Your 5-Minute Guide to Credit Scores
By MSN Money Staff
A better score means a better deal from landlords, lenders, insurers and other creditors. Use these dozen-plus tips to boost yours.
Your credit score is likely the most important three-digit number in your life.
Your score affects how much you pay for credit, and it can affect other bills you pay, where you live and where you work.
Banks and credit card companies review your score when deciding whether to extend you credit and how much interest to charge.
A high score can lead to lower car- and home-insurance premiums, a deposit waiver from utility companies and a better service package from the cell-phone company.
Many landlords check credit scores before allowing you to sign a lease.
Many employers -- 35% in 2003 -- are doing credit checks on prospective employees, particularly those who would deal with money. Employers need your written permission to make the check and must give you a chance to respond.
With so much at stake, it's wise to find out where you stand and take steps to raise your score if it's below 700, particularly before you apply for a mortgage or other loan. Above 760 and you're in the upper echelon.

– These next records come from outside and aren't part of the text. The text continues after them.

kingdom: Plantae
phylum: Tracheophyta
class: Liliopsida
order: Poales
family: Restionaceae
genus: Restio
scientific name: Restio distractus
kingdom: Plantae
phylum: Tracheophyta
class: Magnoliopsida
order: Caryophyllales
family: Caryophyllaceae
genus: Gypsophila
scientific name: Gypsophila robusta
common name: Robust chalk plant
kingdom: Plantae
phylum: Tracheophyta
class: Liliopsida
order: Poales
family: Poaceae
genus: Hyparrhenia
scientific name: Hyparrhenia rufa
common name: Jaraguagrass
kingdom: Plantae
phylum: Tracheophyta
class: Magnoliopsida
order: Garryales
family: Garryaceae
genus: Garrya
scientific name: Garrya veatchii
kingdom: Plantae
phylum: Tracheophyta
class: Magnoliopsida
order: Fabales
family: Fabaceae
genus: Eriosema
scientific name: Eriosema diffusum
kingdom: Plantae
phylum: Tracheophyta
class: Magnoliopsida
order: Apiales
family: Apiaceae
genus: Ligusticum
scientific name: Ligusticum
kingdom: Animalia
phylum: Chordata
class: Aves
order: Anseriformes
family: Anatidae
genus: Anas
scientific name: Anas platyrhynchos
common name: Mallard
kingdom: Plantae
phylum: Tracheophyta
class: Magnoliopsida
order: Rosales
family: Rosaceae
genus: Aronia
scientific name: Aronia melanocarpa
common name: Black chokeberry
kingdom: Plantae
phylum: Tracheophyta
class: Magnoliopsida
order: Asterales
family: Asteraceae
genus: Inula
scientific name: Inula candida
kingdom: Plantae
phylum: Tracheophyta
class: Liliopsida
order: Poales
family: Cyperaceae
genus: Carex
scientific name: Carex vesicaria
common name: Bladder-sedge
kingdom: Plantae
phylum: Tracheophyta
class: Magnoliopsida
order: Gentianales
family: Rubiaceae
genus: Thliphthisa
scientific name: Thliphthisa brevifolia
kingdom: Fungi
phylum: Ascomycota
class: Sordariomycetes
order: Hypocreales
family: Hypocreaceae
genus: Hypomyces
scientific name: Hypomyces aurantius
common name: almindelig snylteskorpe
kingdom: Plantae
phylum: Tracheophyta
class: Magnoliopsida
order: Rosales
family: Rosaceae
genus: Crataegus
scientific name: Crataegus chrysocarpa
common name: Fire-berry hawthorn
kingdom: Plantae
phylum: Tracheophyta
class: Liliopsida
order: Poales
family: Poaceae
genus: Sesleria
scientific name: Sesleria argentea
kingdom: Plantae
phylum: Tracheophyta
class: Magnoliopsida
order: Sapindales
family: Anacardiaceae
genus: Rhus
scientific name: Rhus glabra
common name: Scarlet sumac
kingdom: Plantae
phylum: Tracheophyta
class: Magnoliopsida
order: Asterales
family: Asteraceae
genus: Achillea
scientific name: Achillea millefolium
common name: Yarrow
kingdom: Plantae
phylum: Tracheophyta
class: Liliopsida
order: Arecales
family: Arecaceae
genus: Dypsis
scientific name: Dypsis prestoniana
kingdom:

A score below 620 tells people you're not a good risk and destines you for credit denial or subprime interest rates.
What is a credit score?
The three major credit-reporting agencies -- Equifax, Experian and TransUnion -- use software developed by Fair Isaac Corp. to rate your risk for assuming debt based on your credit history. The result is commonly known as a FICO score.
The score is based on five factors, including payment history, the amounts you owe and the types of credit you've obtained. Personal information like income, occupation, age and marital status are not considered.
The FICO score can range from 300 to 850, although very few reach that pinnacle. Each credit bureau may assign you a different score, based on the information it receives from creditors.
You generally have to pay to get your credit score. You are legally entitled to one free credit report each year from each of the three credit reporting agencies.
Want to improve your score and keep it high? Think of credit as
a privilege to be used sparingly.
Don't apply for lots of credit cards. A credit inquiry can deduct five points from your credit score. However, multiple checks made when you're shopping for a mortgage will count as only one.
Asking for your personal report won't hurt your score. Neither will requests made by credit card companies that offer preapproved cards, or requests by prospective employers.
Avoid applying for credit cards from companies that don't set a spending limit or won't report your limit to the credit bureaus.
Don't cancel multiple credit cards. That can suddenly lower your available credit and can hurt your credit score. Keep old accounts open to ensure a long credit history.
Limit the percentage of available credit you use to no more than 30%, even if you pay off your balance each month. Your credit report will show the amount you owed, even if you subsequently paid in full, and excessive spending will ding your score.
If you don't have a credit history, start one by obtaining a secured credit card and managing it responsibly.
It pays to pay on time
The No. 1 way to raise your credit score? Pay all of your obligations on time. Your payment history constitutes 35% of your credit score.
That includes library fines and parking tickets. Municipalities are more aggressive about turning over delinquent accounts to collection agencies, which will drag down your score.
One late payment reported to a credit bureau can drop your score by 100 points, particularly if you had a high score.
Late payments can remain on your credit report for seven years. Bankruptcies appear for 10 years.
Consulting a credit counseling service to manage excessive debt will not damage your credit score.
If you find an error in your credit report, ask the creditor to correct it, then notify the credit bureau by sending a certified letter and copies of documents that support your claim.
If the error isn't fixed, the bureau must identify the person who investigated your claim, and you can request a second report.
If the error is corrected, the bureau must send you a copy of your new report and, at your request, a copy to everyone who obtained your credit report within the previous six months.
If it's not corrected, you can include a statement in your credit report.
Faced with a faulty credit report when you're about to obtain a mortgage? Mortgage companies can engage a rapid rescoring service to correct errors within days.
Paying a service to monitor your credit is not worth the fee, unless you've been the victim of identity theft and have reason to believe you're still at risk.